Respiratory support (non-invasive ventilation or high flow nasal cannula) applied at the time of extubation has been reported to reduce reintubation rates, but concerns regarding effectiveness have limited uptake into practice.
To determine if providing post-extubation respiratory support to all patients undergoing extubation in a medical ICU would decrease the incidence of reintubation.
We conducted a pragmatic, two-armed, cluster-crossover trial of adults undergoing extubation from invasive mechanical ventilation between October 1, 2017 and March 31, 2019 in the medical intensive care unit of an academic medical center. Patients were assigned to either protocolized post-extubation respiratory support (a respiratory therapist-driven protocol in which patients with suspected hypercapnia received non-invasive ventilation and patients without suspected hypercapnia received high flow nasal cannula) or usual care (post-extubation management at the discretion of treating clinicians). The primary outcome was reintubation within 96 hours of extubation.
A total of 751 patients were enrolled. Of the 359 patients assigned to protocolized support, 331 (92.2%) received post-extubation respiratory support, compared to 66 of 392 patients (16.8%) assigned to usual care, a difference driven by differential use of high flow nasal cannula (74.7% vs. 2.8%). A total of 57 patients (15.9%) in the protocolized support group experienced reintubation, compared to 52 patients (13.3%) in the usual care group (odds ratio, 1.23; 95% confidence interval, 0.82 to 1.84; P-value = 0.32).

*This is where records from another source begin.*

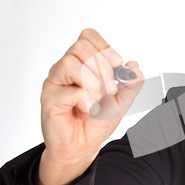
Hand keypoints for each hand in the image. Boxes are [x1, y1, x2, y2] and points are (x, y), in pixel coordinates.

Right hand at [37, 29, 143, 184]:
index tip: (117, 65)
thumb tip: (135, 66)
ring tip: (99, 100)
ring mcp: (54, 83)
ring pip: (70, 63)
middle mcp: (65, 69)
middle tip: (110, 88)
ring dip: (93, 83)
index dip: (105, 48)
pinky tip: (88, 109)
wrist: (83, 147)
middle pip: (80, 47)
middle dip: (102, 67)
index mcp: (81, 63)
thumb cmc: (96, 121)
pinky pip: (70, 91)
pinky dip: (86, 100)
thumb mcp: (121, 101)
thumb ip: (131, 84)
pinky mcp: (49, 100)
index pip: (87, 37)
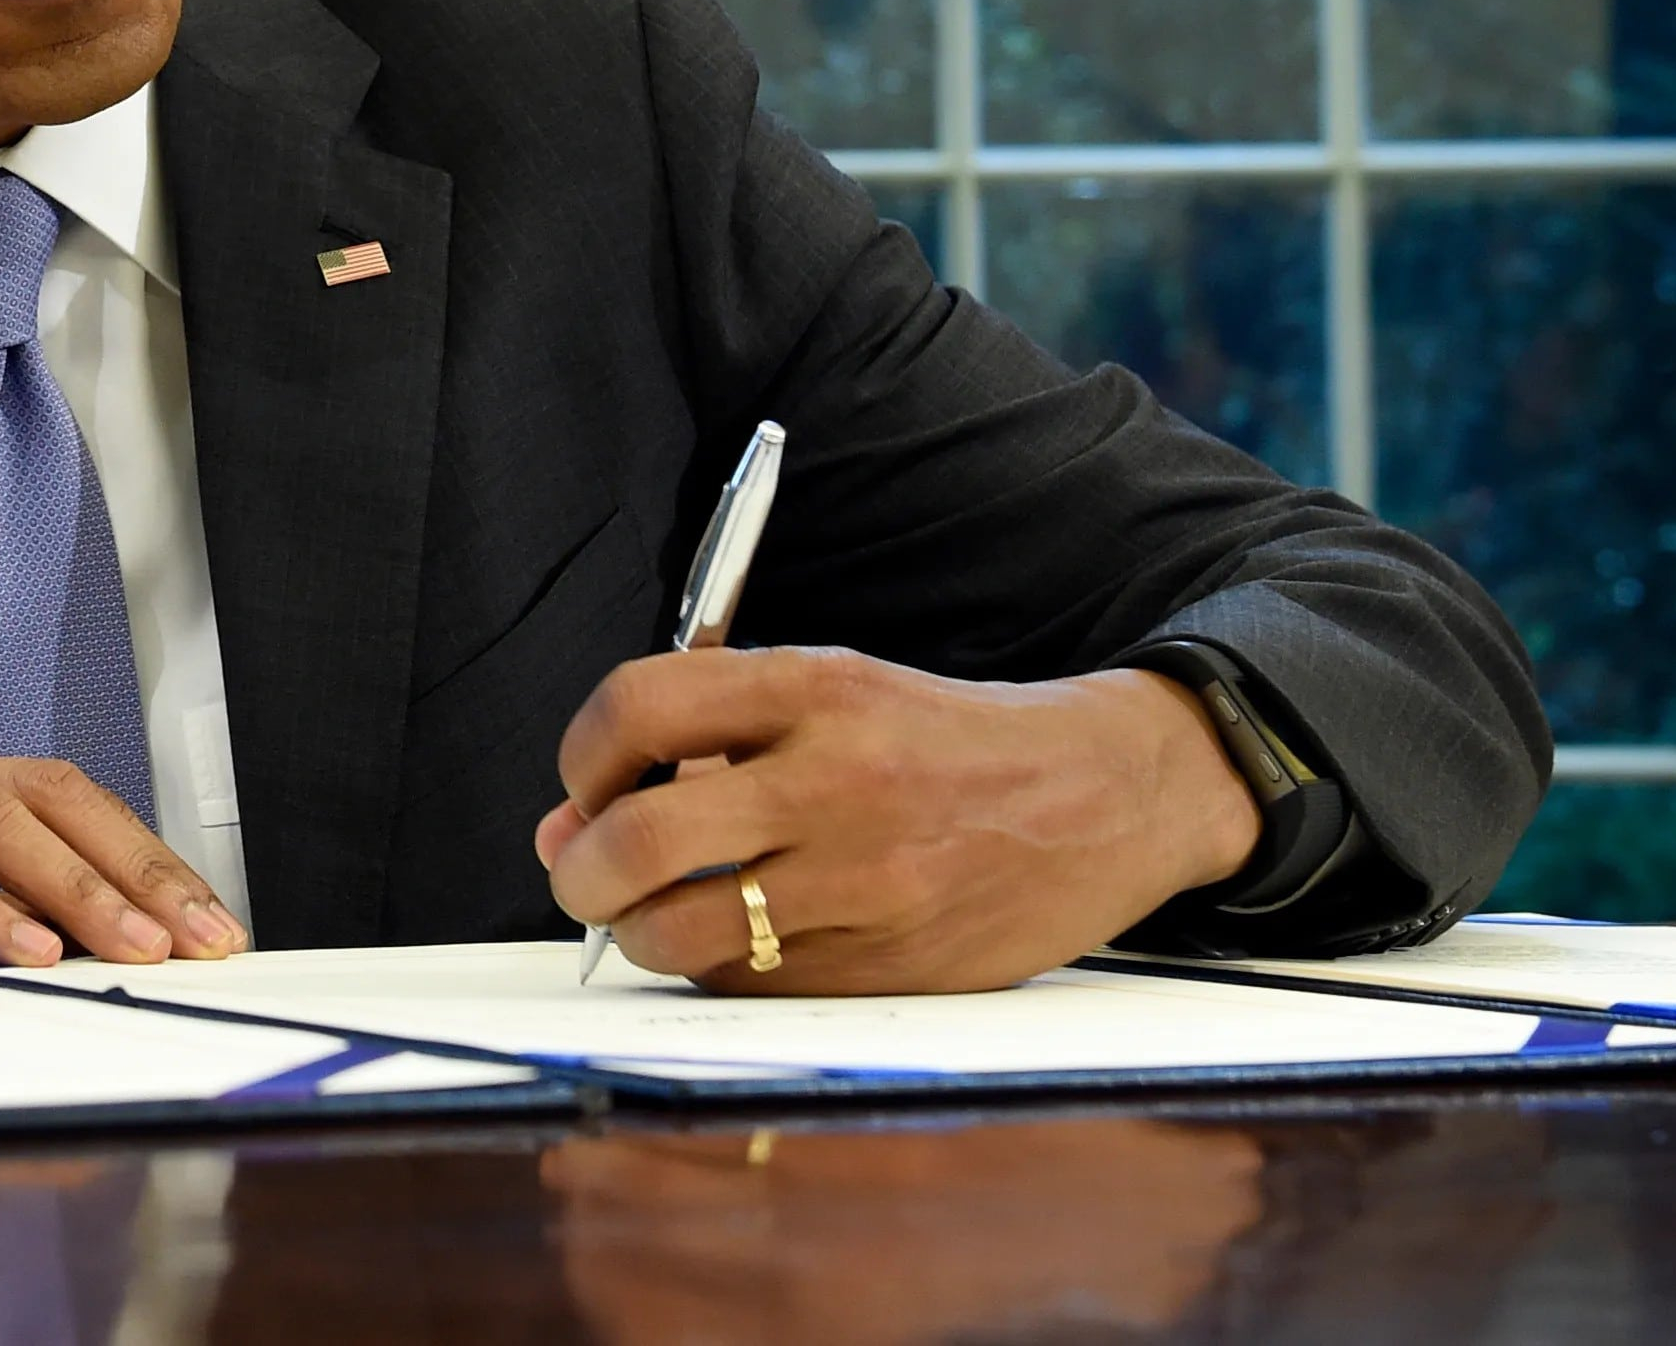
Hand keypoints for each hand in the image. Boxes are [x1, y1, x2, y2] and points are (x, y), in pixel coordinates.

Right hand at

Among a broad population of critically ill adults undergoing extubation from invasive mechanical ventilation at an academic medical center, protocolized post-extubation respiratory support, primarily characterized by an increase in the use of high flow nasal cannula, did not prevent reintubation, compared to usual care. Clinical trial registration available at www.clinicaltrials.gov, ID: NCT03288311.